I have just returned from a 10 day trip to San Francisco, presenting at the prestigious Carnegie Foundation Summit on Improvement in Education.

Educators from around the world were impressed with the innovative approaches people in Aotearoa are taking to improve children's oral language – especially the way we collaborate with a wide range of people and organisations and collect data to inform how effective our efforts are. I co-presented to a full audience with our partners at Ko Awatea and Auckland Kindergarten Association.

The Carnegie Summit was an amazing opportunity to interact with some of the best minds in education improvement. One theme came through almost all of the presentations, conversations and workshops I took part in - get clear about what it is that we want to achieve.

This sounds simple enough, and in the context of Talking Matters, I thought to myself "well we want to grow great thinkers, talkers and readers", "we want to wrap rich talk around babies and young children", "we want adults to talk more and talk differently with babies and little ones", and the more I thought about it, the more foggy I felt. Could I be more clear about what it is that we want to achieve?

As Joe McCannon and Becky Marigotta of the Billions Institute spoke during their keynote address, I realised there is always room to delve deeper and get more specific about what success would look like. Joe talked about how in today's society we are awash in knowledge. We can access information and research faster than ever before, and despite this, billions of people still do not have access to information that could change their lives. "We revere discovery much more than implementation and believe in the myth of natural diffusion yet there is no evidence for that". The challenge of our time is to find a way to take things that work and bring them to everyone in record-breaking time.

We know that talking with babies and young children has a tremendous impact on babies' brain development. At Talking Matters we need to find effective ways to share this message and help families find ways that work for them to use this knowledge.

Hayagreeva Rao of Stanford University talked to us about scaling up without screwing up. His advice was to keep things simple "it's simple, light weight things that scale well. Complicated and bureaucratic things so often go off course". When there is too much to think about, our ability to do what is right and what we believe in is undermined.
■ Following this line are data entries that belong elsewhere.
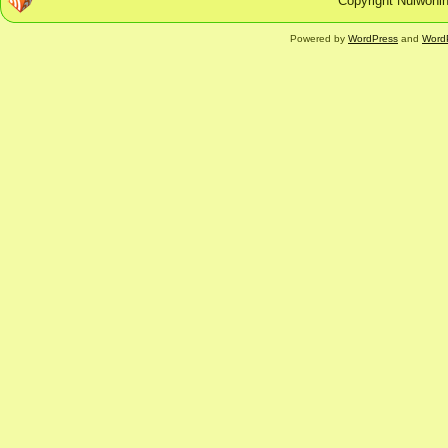
Copyright Nulwonin
Powered by
WordPress
and
Word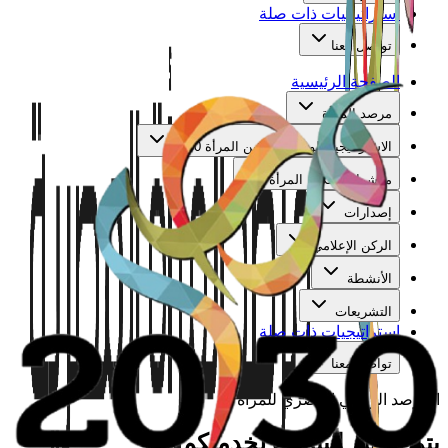
استراتيجيات ذات صلة
تواصل معنا
الصفحة الرئيسية
مرصد المرأة
الاستراتيجية الوطنية لتمكين المرأة 2030
مؤشرات تمكين المرأة
إصدارات
الركن الإعلامي
الأنشطة
التشريعات
استراتيجيات ذات صلة
تواصل معنا
المرصد الوطني المصري للمرأة
يتم تجهيز البيانات لخدمتكم...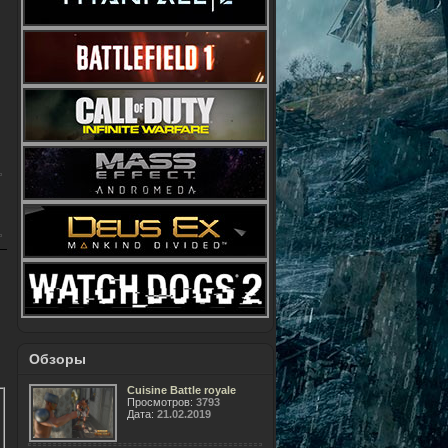
Обзоры
Cuisine Battle royale
Просмотров:
3793
Дата:
21.02.2019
Tony Bryck, the director of the Carnegie Foundation stressed the value of connecting our messages to things that parents already believe in, know and do, such as daily routines. Keeping it simple might involve sharing quality materials that families want and find value in. He, along with multiple experts, emphasised the needs to involve parents at every stage of the improvement research programme. Sage advice that confirms our co-design initiatives are heading in the right direction - but we could always do more!

I visited other organisations in California, such as the 'Talking is Teaching/Too Small to Fail' campaign. There's so much to learn from their journey, enough to warrant another blog post. Their findings tautoko what Tony was saying, having high quality artefacts to give to parents that share our message is crucial. But... it's never a one size fits all. Different things work for different communities. Involve them at all stages of the process, including content development and design.